Collected data:
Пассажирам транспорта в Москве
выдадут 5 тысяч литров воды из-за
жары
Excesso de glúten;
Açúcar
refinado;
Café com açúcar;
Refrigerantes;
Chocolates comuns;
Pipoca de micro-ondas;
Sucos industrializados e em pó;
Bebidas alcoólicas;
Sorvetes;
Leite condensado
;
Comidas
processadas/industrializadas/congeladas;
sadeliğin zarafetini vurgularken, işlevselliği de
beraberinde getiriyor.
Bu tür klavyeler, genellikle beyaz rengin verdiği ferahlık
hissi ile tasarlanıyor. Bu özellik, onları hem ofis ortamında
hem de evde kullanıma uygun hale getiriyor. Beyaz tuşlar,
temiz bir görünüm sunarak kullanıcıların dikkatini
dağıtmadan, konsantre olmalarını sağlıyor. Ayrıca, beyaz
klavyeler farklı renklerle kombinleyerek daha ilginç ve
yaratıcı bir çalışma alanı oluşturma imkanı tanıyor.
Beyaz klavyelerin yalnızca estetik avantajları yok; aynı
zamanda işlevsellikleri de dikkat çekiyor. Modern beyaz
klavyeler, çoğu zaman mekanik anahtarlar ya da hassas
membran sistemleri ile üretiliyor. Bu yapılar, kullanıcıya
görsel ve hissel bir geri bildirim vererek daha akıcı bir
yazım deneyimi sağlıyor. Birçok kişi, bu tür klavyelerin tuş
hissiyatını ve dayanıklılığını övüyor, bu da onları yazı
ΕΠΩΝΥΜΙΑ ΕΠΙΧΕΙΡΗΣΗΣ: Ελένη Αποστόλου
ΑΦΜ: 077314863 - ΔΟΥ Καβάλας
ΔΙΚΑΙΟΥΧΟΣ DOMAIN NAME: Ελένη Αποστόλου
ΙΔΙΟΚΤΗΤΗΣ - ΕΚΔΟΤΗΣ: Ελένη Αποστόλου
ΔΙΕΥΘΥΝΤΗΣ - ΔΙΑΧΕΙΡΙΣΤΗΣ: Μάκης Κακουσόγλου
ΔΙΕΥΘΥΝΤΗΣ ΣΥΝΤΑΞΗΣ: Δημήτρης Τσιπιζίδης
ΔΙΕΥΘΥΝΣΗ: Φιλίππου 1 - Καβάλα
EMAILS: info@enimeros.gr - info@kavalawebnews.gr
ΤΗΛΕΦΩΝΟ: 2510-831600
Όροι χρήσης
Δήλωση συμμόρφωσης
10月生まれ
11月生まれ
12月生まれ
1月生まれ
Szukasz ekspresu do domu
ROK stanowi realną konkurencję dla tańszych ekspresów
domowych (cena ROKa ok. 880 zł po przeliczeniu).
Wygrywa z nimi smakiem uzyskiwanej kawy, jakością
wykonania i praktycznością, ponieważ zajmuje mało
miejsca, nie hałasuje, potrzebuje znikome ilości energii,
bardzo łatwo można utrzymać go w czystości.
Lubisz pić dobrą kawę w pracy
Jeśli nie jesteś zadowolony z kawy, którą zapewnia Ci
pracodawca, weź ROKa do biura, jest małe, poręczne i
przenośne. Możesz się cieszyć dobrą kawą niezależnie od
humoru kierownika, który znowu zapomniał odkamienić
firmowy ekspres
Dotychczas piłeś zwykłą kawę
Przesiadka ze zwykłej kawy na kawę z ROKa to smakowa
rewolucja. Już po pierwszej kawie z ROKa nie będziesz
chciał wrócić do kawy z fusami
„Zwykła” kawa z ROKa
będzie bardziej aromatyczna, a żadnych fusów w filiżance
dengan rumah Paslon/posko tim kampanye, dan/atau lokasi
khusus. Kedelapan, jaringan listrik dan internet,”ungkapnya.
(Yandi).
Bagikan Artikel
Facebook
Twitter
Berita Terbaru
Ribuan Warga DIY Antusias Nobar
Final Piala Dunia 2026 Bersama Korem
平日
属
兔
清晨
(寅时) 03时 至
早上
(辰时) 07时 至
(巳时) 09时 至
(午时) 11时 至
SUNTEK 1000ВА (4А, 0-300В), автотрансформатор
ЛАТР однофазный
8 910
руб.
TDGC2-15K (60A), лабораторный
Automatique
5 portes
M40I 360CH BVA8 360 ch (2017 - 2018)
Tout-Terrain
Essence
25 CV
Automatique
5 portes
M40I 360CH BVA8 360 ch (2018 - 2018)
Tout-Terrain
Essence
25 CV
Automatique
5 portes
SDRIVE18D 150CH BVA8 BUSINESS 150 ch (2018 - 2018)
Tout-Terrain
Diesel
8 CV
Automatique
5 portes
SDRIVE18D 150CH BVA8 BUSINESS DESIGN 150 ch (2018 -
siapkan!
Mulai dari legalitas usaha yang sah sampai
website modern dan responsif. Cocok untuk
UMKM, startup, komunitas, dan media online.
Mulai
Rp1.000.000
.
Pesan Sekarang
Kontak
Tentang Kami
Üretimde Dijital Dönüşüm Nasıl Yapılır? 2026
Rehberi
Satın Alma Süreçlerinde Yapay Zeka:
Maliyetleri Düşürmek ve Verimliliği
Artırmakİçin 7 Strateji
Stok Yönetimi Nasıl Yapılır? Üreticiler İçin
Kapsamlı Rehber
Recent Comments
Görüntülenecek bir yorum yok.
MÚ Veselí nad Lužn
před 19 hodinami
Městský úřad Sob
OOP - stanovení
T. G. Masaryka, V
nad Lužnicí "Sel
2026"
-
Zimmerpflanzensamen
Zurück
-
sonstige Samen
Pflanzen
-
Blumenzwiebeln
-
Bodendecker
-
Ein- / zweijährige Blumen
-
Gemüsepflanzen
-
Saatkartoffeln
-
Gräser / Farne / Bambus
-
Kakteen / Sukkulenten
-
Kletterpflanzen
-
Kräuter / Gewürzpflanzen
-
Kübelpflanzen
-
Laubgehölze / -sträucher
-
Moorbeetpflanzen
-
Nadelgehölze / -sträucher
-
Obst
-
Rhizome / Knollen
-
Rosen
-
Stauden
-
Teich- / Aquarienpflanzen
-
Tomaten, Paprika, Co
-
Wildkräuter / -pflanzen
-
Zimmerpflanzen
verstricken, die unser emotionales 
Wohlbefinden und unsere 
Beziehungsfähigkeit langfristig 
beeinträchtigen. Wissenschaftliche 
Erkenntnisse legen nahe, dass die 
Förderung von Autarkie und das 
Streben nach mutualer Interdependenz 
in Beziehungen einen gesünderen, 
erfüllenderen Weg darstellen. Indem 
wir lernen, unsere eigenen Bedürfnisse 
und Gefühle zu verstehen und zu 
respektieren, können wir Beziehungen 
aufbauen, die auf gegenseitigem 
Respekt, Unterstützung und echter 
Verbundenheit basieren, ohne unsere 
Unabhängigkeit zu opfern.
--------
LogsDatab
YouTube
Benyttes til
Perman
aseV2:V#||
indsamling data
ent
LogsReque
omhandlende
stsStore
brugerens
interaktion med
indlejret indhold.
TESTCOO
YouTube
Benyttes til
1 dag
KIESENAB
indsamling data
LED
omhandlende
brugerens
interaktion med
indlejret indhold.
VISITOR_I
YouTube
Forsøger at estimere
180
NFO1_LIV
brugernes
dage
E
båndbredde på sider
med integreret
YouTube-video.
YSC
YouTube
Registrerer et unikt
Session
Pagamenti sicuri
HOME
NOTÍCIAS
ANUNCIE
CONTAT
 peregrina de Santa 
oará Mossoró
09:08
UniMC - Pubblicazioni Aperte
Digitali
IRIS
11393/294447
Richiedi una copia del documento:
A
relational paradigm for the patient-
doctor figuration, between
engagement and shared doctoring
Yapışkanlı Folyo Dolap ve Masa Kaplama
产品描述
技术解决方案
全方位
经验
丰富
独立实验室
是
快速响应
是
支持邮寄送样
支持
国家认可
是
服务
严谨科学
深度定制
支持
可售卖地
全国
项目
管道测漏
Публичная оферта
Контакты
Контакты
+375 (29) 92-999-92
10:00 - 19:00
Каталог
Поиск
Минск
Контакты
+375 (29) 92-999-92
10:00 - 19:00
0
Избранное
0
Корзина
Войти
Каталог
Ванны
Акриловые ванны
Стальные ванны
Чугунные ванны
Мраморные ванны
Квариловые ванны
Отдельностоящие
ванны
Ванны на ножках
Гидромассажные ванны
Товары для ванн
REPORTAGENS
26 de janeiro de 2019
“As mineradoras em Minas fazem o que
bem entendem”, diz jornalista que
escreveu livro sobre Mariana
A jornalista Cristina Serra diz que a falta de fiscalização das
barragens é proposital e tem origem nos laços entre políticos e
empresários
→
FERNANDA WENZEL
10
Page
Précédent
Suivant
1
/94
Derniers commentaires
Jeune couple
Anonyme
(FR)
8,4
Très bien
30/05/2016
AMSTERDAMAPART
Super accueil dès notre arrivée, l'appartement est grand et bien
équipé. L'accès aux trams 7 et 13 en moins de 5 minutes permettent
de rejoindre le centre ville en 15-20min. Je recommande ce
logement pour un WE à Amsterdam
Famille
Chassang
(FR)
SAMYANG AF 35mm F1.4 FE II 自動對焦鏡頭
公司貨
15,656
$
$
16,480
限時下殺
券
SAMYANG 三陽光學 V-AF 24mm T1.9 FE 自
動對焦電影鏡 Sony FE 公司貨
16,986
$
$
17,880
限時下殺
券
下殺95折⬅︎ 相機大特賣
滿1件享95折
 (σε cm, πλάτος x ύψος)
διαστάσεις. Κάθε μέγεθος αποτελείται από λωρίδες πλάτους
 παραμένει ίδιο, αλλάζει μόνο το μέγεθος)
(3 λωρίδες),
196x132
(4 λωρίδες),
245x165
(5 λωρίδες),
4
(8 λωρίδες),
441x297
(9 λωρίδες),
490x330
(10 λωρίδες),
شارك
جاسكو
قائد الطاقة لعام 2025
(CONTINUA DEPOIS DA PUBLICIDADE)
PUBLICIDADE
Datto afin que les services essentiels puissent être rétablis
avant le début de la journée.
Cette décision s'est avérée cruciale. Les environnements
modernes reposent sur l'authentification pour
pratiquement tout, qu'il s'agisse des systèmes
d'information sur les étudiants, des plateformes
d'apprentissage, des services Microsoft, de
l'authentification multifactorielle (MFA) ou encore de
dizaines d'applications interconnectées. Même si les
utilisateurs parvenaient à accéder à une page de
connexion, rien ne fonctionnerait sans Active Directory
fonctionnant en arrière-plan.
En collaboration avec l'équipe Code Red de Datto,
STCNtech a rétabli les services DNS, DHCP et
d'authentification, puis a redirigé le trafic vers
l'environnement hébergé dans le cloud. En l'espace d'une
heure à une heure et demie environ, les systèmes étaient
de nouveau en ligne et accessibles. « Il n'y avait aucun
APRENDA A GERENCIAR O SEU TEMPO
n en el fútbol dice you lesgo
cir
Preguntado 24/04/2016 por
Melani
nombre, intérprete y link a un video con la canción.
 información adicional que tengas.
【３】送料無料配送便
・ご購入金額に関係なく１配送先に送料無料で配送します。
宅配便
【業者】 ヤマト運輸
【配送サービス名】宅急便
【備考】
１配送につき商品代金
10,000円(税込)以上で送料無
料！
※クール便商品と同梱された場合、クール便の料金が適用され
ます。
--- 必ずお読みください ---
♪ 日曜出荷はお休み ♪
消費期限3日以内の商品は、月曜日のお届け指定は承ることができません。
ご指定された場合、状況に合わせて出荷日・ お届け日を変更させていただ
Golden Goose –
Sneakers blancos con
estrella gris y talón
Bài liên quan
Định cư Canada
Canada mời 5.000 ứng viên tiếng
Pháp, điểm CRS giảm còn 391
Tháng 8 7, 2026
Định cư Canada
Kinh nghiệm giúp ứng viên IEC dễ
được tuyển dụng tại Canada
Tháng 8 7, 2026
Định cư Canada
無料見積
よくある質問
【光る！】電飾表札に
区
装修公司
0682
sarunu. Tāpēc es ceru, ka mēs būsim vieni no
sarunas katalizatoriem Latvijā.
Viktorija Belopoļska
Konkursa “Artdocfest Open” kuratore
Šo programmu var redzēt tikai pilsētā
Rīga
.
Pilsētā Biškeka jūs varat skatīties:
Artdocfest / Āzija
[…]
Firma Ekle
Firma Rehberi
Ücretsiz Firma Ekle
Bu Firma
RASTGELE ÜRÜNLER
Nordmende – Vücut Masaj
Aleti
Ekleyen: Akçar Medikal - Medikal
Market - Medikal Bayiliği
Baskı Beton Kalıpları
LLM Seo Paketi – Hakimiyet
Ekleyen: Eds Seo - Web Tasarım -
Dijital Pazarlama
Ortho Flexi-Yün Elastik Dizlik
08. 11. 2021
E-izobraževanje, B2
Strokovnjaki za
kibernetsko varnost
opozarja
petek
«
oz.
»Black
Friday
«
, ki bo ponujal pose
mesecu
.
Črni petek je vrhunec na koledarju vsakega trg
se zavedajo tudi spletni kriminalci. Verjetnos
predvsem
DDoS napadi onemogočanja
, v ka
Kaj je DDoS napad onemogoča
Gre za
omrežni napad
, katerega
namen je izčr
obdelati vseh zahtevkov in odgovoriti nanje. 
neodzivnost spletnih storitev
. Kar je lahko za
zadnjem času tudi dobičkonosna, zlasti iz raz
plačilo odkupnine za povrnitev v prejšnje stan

(Your objective)
Transcribe, exactly as written, all lines of the entries above from the first to the one containing "sadeliğin zarafetini vurgularken, işlevselliği", and no more.

(Exercise answer)
Пассажирам транспорта в Москве
выдадут 5 тысяч литров воды из-за
жары
Excesso de glúten;
Açúcar
refinado;
Café com açúcar;
Refrigerantes;
Chocolates comuns;
Pipoca de micro-ondas;
Sucos industrializados e em pó;
Bebidas alcoólicas;
Sorvetes;
Leite condensado
;
Comidas
processadas/industrializadas/congeladas;
sadeliğin zarafetini vurgularken, işlevselliği de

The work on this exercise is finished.